Published online Jul 15, 2022. doi: 10.4239/wjd.v13.i7.532
Peer-review started: February 17, 2022
First decision: April 17, 2022
Revised: April 26, 2022
Accepted: June 16, 2022
Article in press: June 16, 2022
Published online: July 15, 2022
Diabetes is a serious public health concern in China, with 30% of patients developing retinopathy, and diabetic macular edema (DME) having the biggest impact on vision. High blood glucose level can cause retinal cell hypoxia, thus promoting vascular endothelial growth factor (VEGF) formation and increasing vascular permeability, which induces DME. Moreover, cell hypoxia can accelerate the rate of apoptosis, which leads to the aging of patients. In severe cases, optic cell apoptosis or retinal fibrosis and permanent blindness may occur.
To investigate and compare the efficacy, mechanism, and differences between two anti-VEGF drugs (Compaq and ranibizumab) in DME patients.

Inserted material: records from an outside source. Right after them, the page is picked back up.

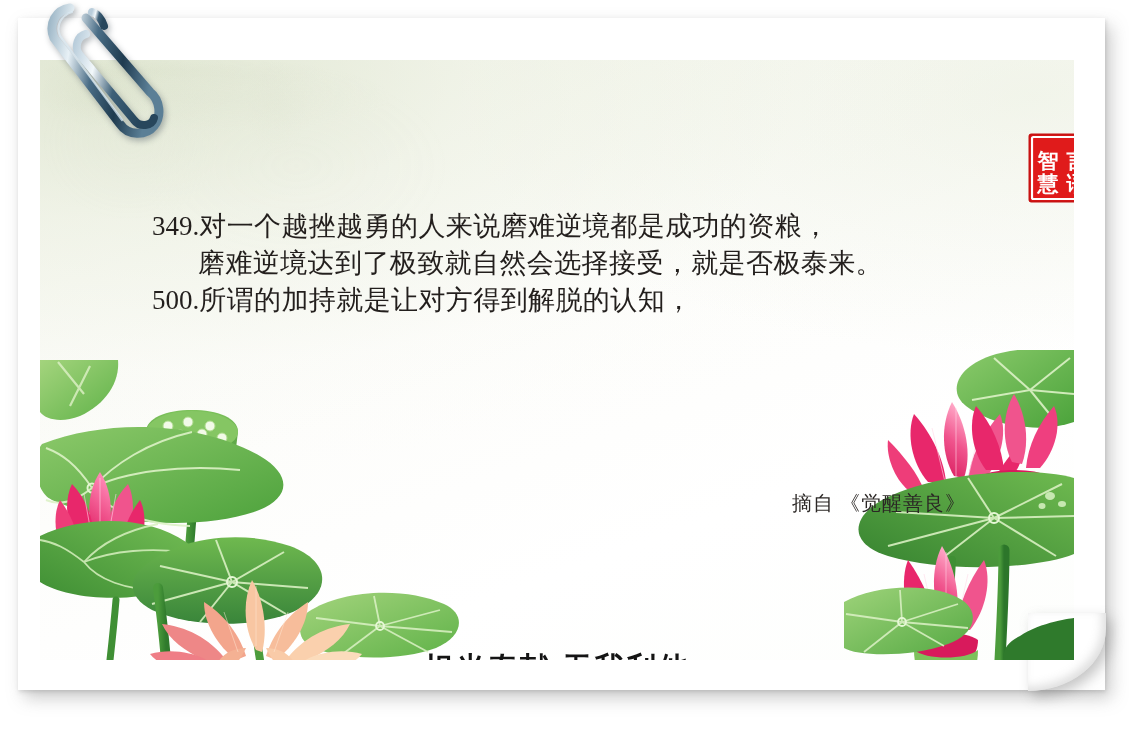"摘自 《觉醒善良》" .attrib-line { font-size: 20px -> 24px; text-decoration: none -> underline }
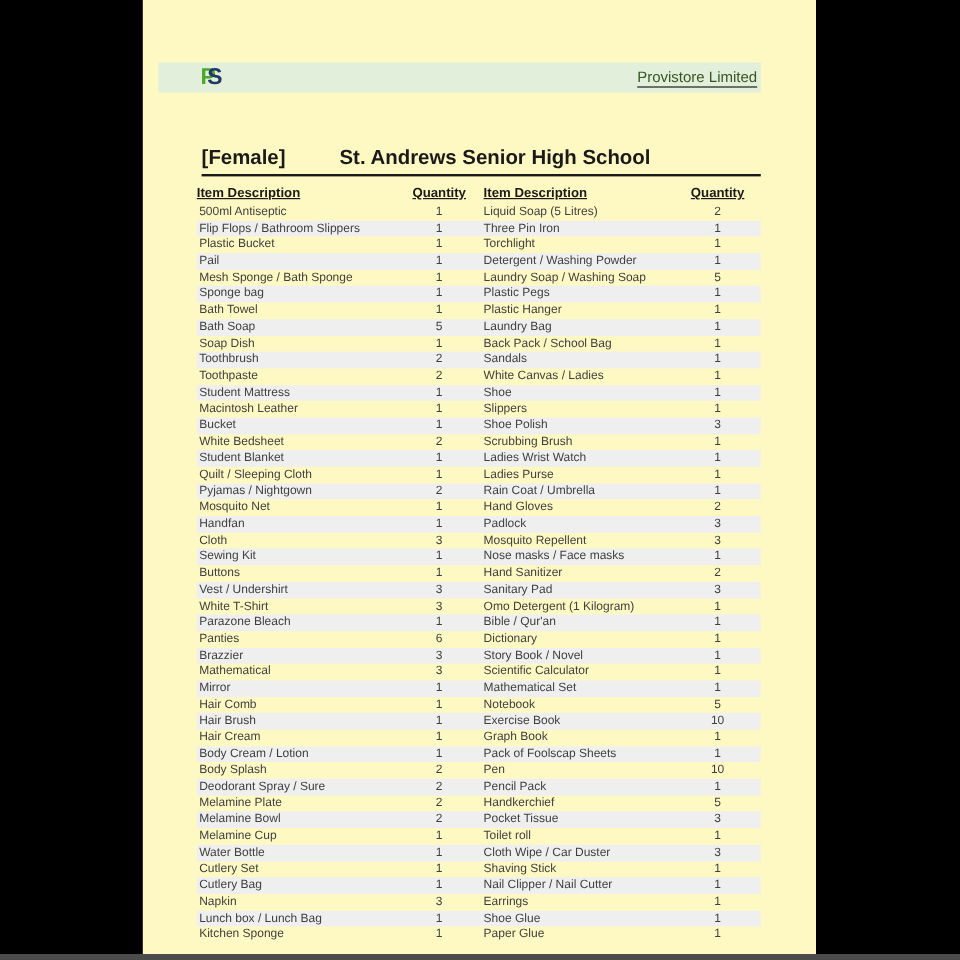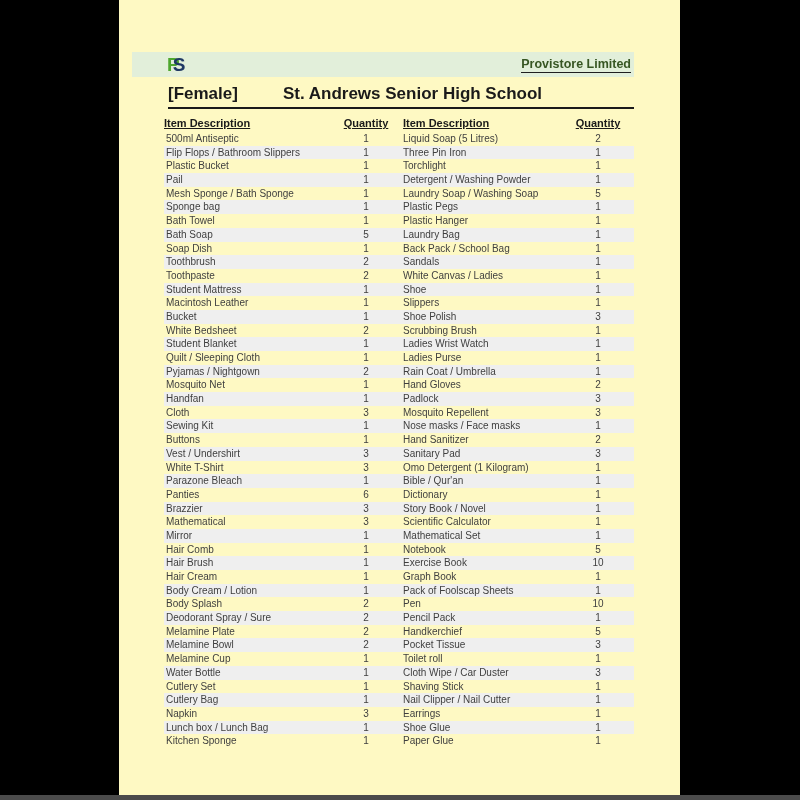"Provistore Limited" .company { font-weight: bold -> normal }
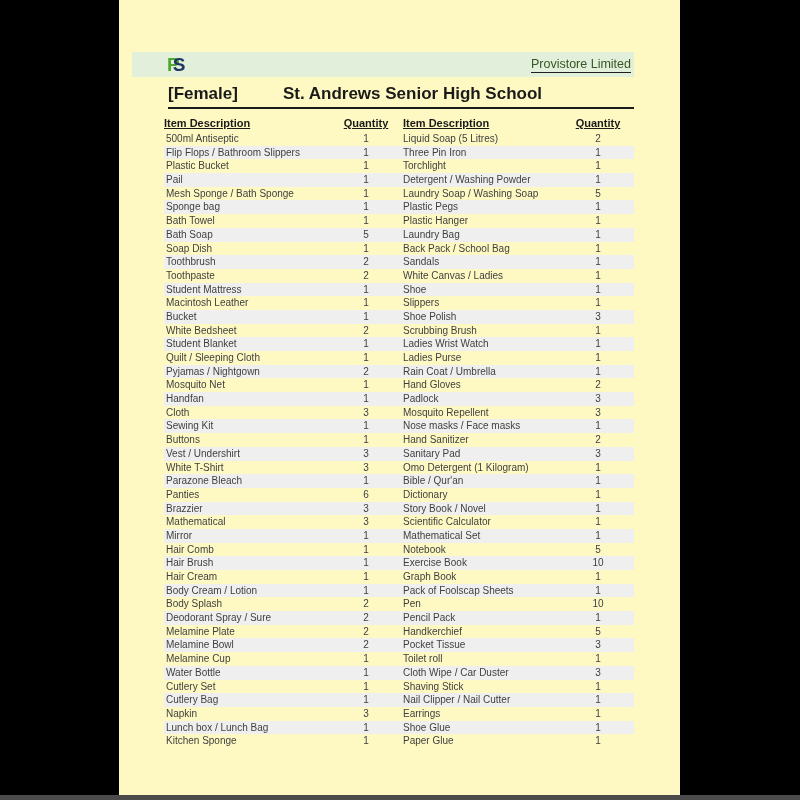"St. Andrews Senior High School" .school { margin-top: none -> 38px }
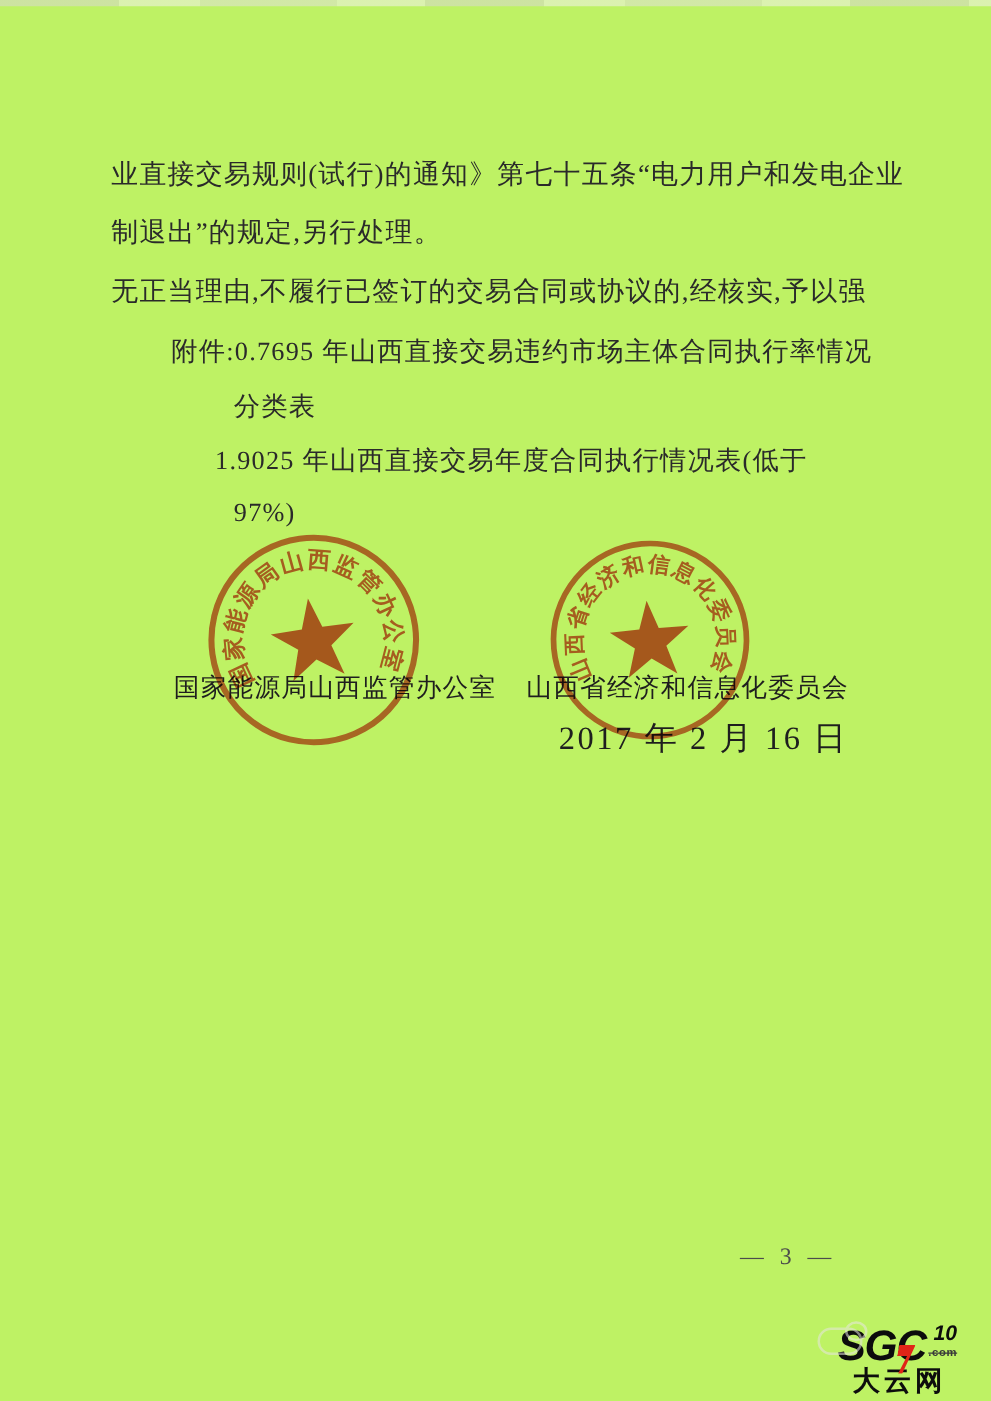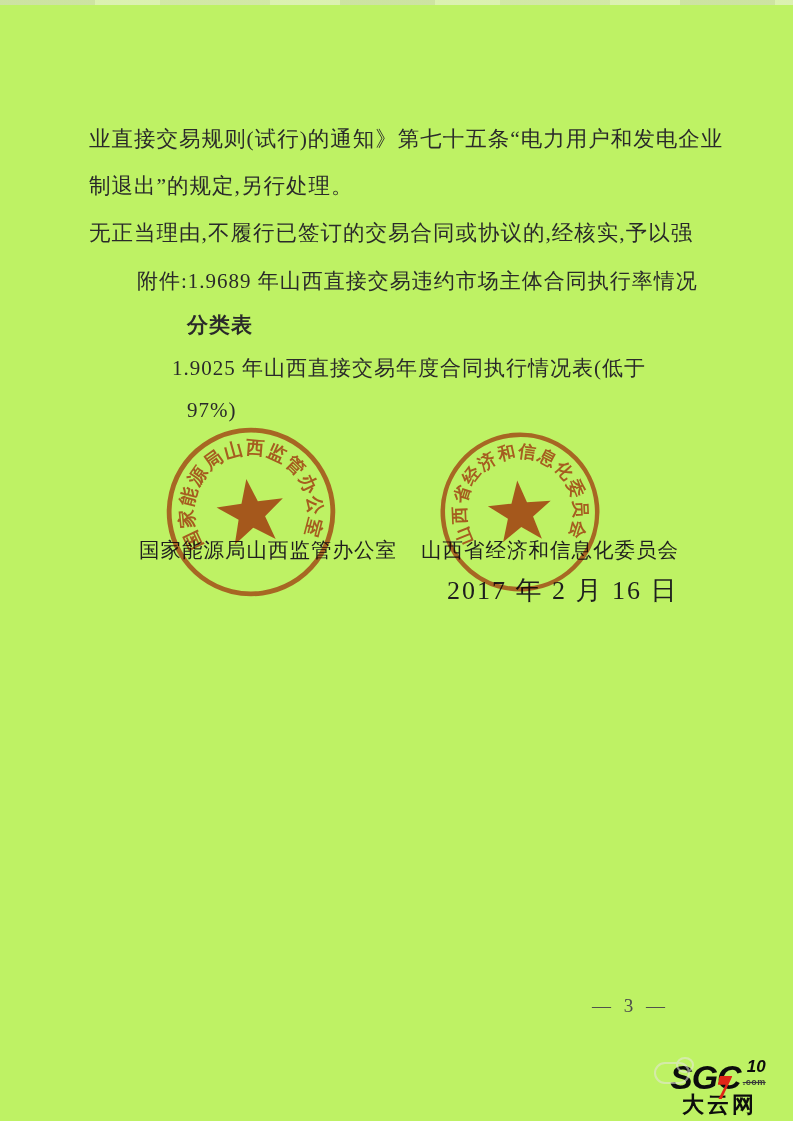"1.9689 年山西直接交易违约市场主体合同执行率情况" span { text: 1.9689 -> 0.7695 }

Ninety-six patients with DME who attended our hospital from April 2018 to February 2020 were included and randomly divided into two groups (Compaq group and ranibizumab group). The groups received vitreal cavity injections of 0.5 mg Compaq and 0.5 mg ranibizumab, respectively, once a month. The best corrected visual acuity (BCVA), intraocular pressure (IOP), macular retinal thickness (CMT), macular choroidal thickness (SFCT), foveal no perfusion area (FAZ), superficial capillary density, deep capillary density, treatment effect, and adverse reactions were compared before and after treatment and between the two groups.
Before treatment and 1-mo post-treatment, there was no statistically significant difference in the estimated BCVA in both groups (P > 0.05). BCVA decreased in the Compaq group 3 mo after treatment, and the difference was statistically significant (P < 0.05). Before treatment, and 1 mo and 3 mo post-treatment, there was no statistically significant difference in the estimated IOP in either group (P > 0.05). Before treatment and 1-mo post-treatment, there was no statistically significant difference in the estimated CMT, SFCT, or FAZ in either group (P > 0.05). CMT and SFCT values decreased in the Compaq group 3 mo post-treatment, and the difference was statistically significant (P < 0.05). Before treatment, and 1 mo and 3 mo post-treatment, there were no statistically significant differences in vascular density in the shallow or deep capillary plexi of the fovea, parafovea, or overall macular area between the two groups (P > 0.05). Marked efficient, effective, and invalid rates were 70.83% and 52.08%, 27.08% and 39.58%, and 2.08% and 8.33% in the Compaq and ranibizumab groups, respectively. The differences between the two groups were statistically significant (P < 0.05).
Anti-VEGF drugs can effectively improve CMT and SFCT, without affecting microcirculation, thus providing an effective and safe treatment for patients with DME.
Core Tip: The main pathological feature of diabetic macular edema (DME) is abnormal neovascularization throughout the retinal pigment epithelium. New vessels develop rapidly and are fragile, thus resulting to rupture and retinal detachment, macular edema, impaired, vision and blind spots. Without effective treatment, vision declines rapidly, causing irreversible impairment. Compaq has a strong affinity with vascular endothelial growth factor (VEGF) receptors, and as a novel VEGF biological agent, it has a relatively strong inhibition of vascular growth in ocular lesions. Our study investigated the effect and mechanism of anti-VEGF drugs in DME patients to improve clinical DME treatment.